Some items move through separate county programs rather than the standard trash line. Appliances are accepted without charge, and freon is extracted before they are sent off-site for recycling. The county says the appliance and metal program processes about 500 tons a year.

Electronics have been accepted at the convenience center since July 2009, and the county lists a broad mix of devices, from computers and monitors to microwaves, printers, cell phones, batteries, stereos, cords and chargers. A tipping fee of $42 per ton applies.

Tires and yard waste have their own paths too. The county says it processes about 1,800 tons of tires a year and charges $76 per ton for ineligible tires, though homeowners can bring five tires off the rims for free, and eligible retail tires with proper scrap-tire documentation may also qualify for no charge. Yard waste, including trees, stumps and leaves, is shredded into mulch that the county reuses on-site for roads after weather events.

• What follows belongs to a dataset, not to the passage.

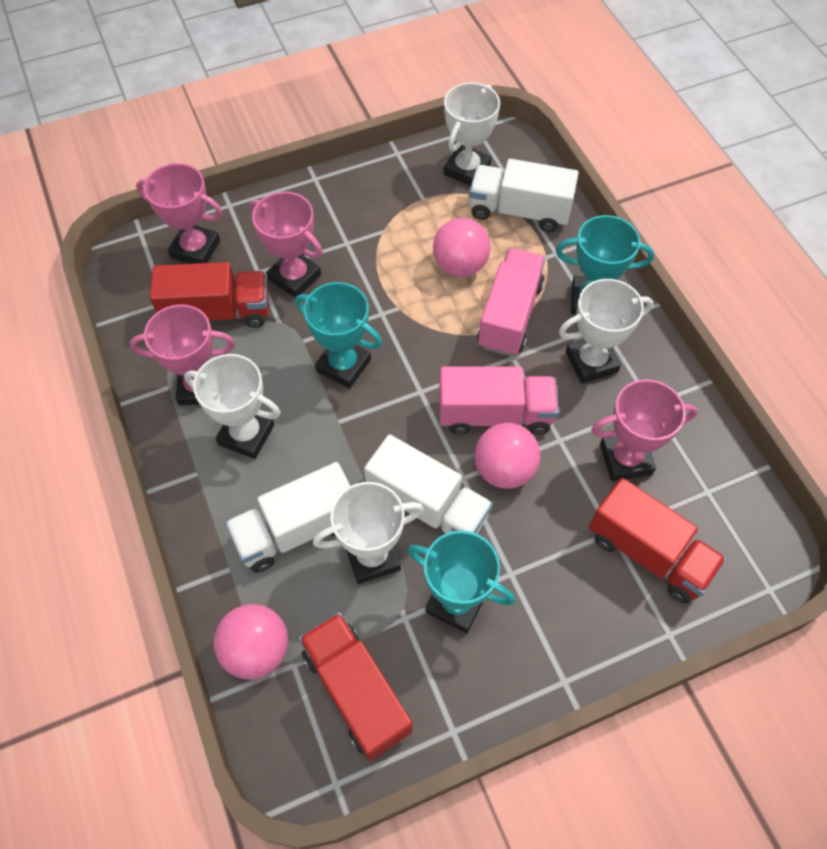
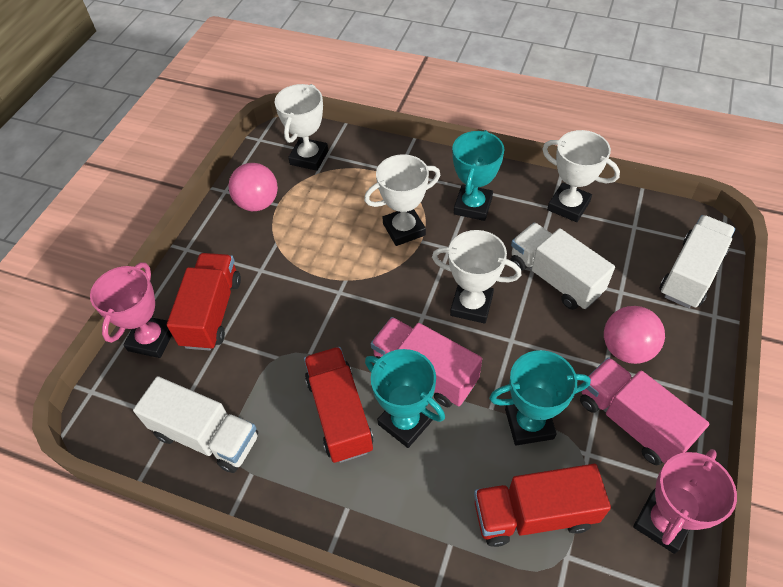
pink ball: 3 -> 2
pink trophy: 4 -> 2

Household hazardous waste is the most local service of all. Alamance County says it holds three one-day collection events each year, averaging more than 55,000 pounds per program, and the events are free for county residents. Accepted items include household cleaners, drain openers, toilet bowl cleaners, oven cleaners, disinfectants, solvents, thinners, shellacs, varnishes, sealers, wood preservatives, automotive fluids, pesticides, insecticides, batteries, fluorescent tubes, CFLs, latex and oil-based paint, spray paint and grill or camp-size propane cylinders. The county will not take explosives, ammunition, televisions, computers, smoke detectors, radioactive material or medical waste at those events.